**Description of the task**
Reproduce the records word for word, starting at their beginning and ending with the line that contains "part at (35, 954) size: 26x12 px -> 36x16 px", including that line. Omit the pictures from your answer.

**Material**
********

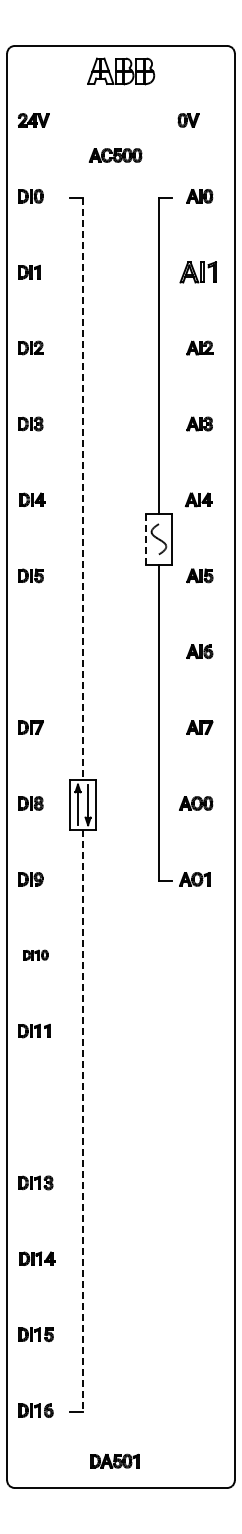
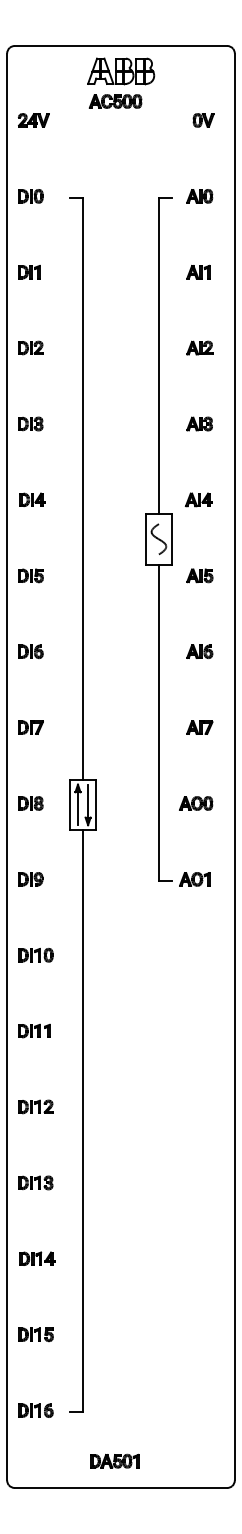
part at (188, 120) position: (188, 120) -> (203, 120)
part at (115, 155) position: (115, 155) -> (115, 101)
part at (197, 272) size: 38x23 px -> 25x16 px
line at (83, 488): dashed -> solid
line at (146, 538): dashed -> solid
part at (30, 651): none -> present
part at (35, 954) size: 26x12 px -> 36x16 px
part at (35, 1106): none -> present
line at (83, 1121): dashed -> solid
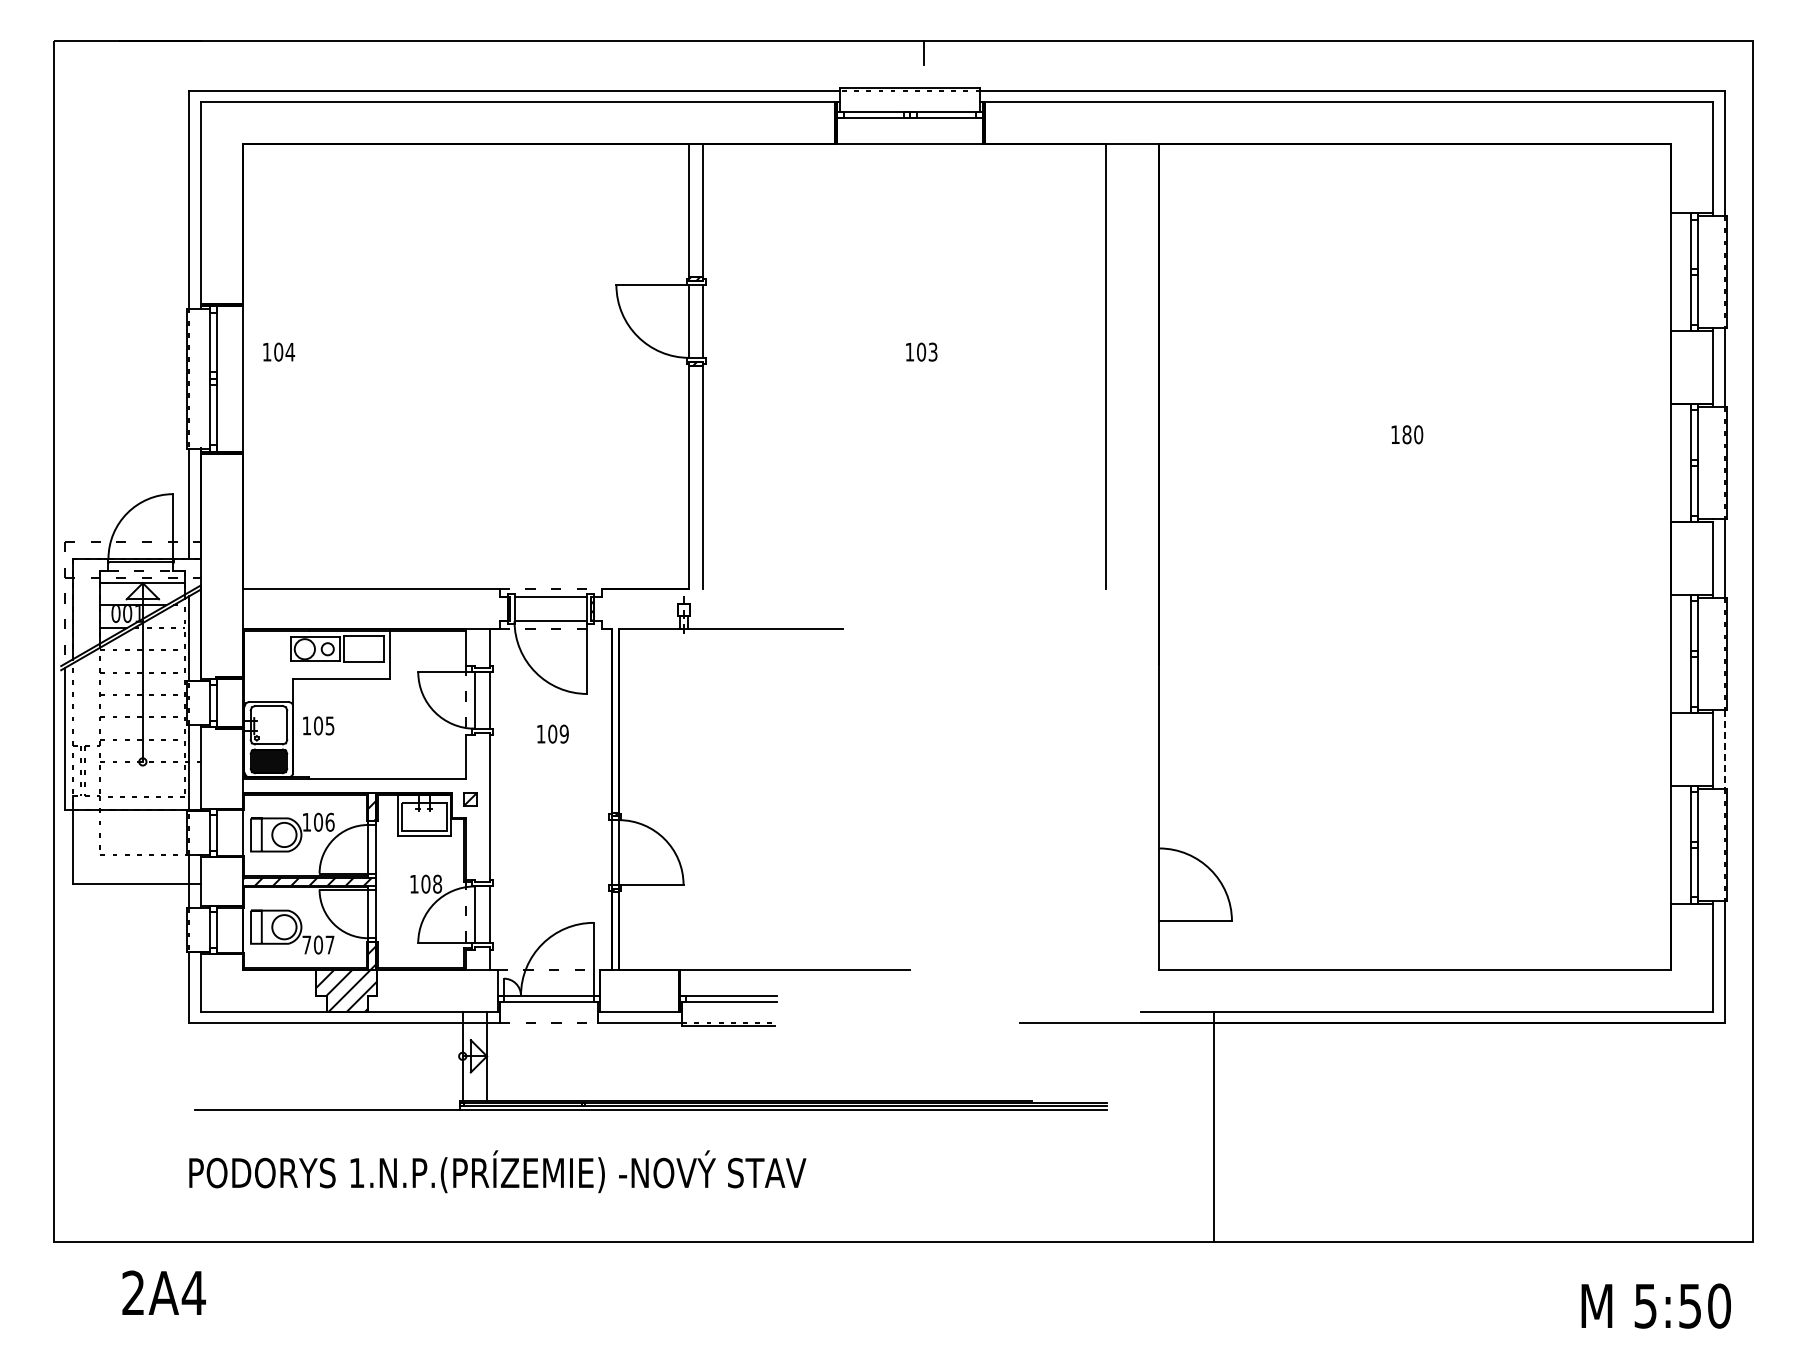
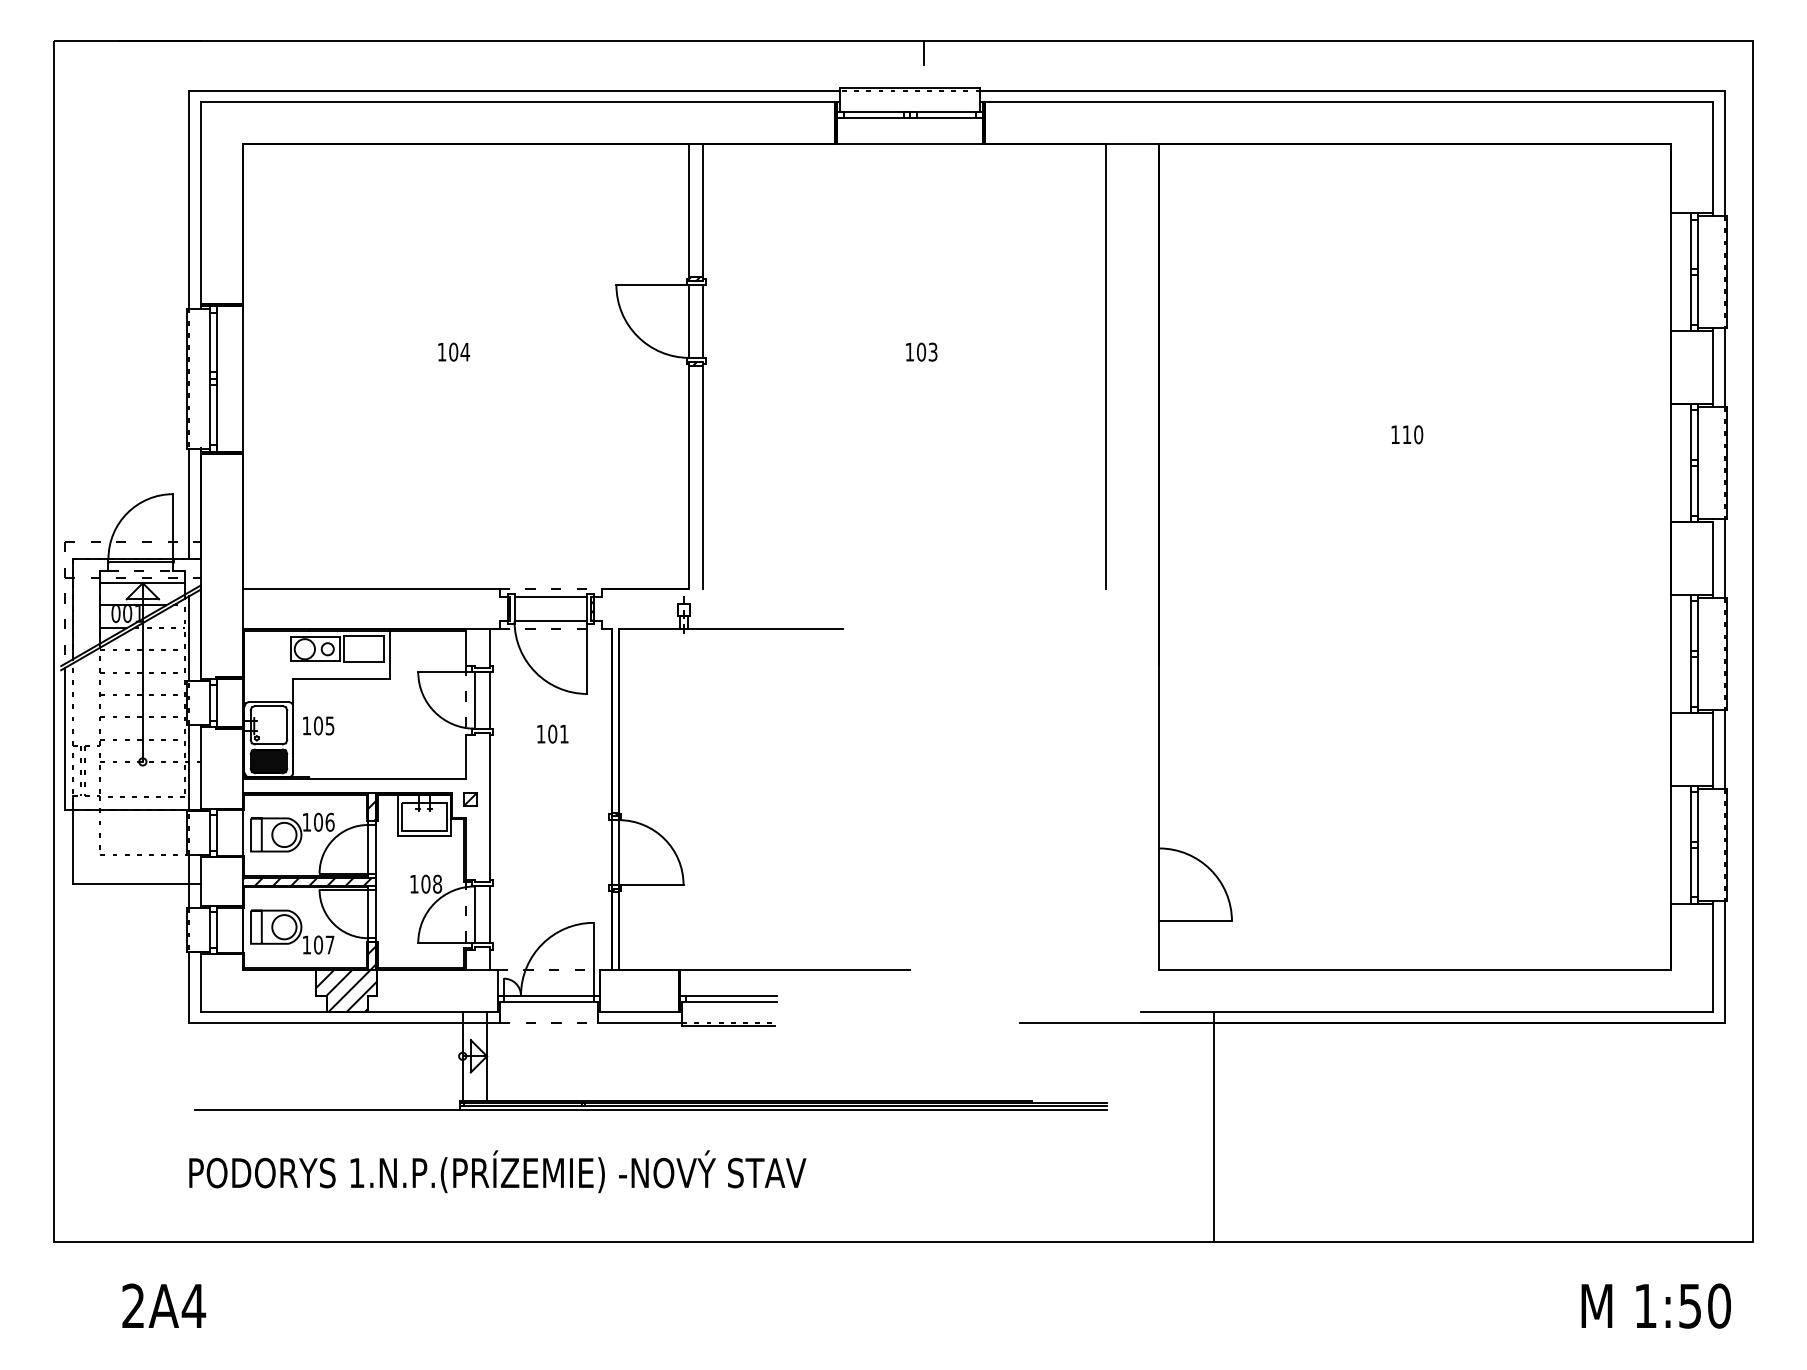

********

**Result of the exercise**
part at (188, 120) position: (188, 120) -> (203, 120)
part at (115, 155) position: (115, 155) -> (115, 101)
part at (197, 272) size: 38x23 px -> 25x16 px
line at (83, 488): dashed -> solid
line at (146, 538): dashed -> solid
part at (30, 651): none -> present
part at (35, 954) size: 26x12 px -> 36x16 px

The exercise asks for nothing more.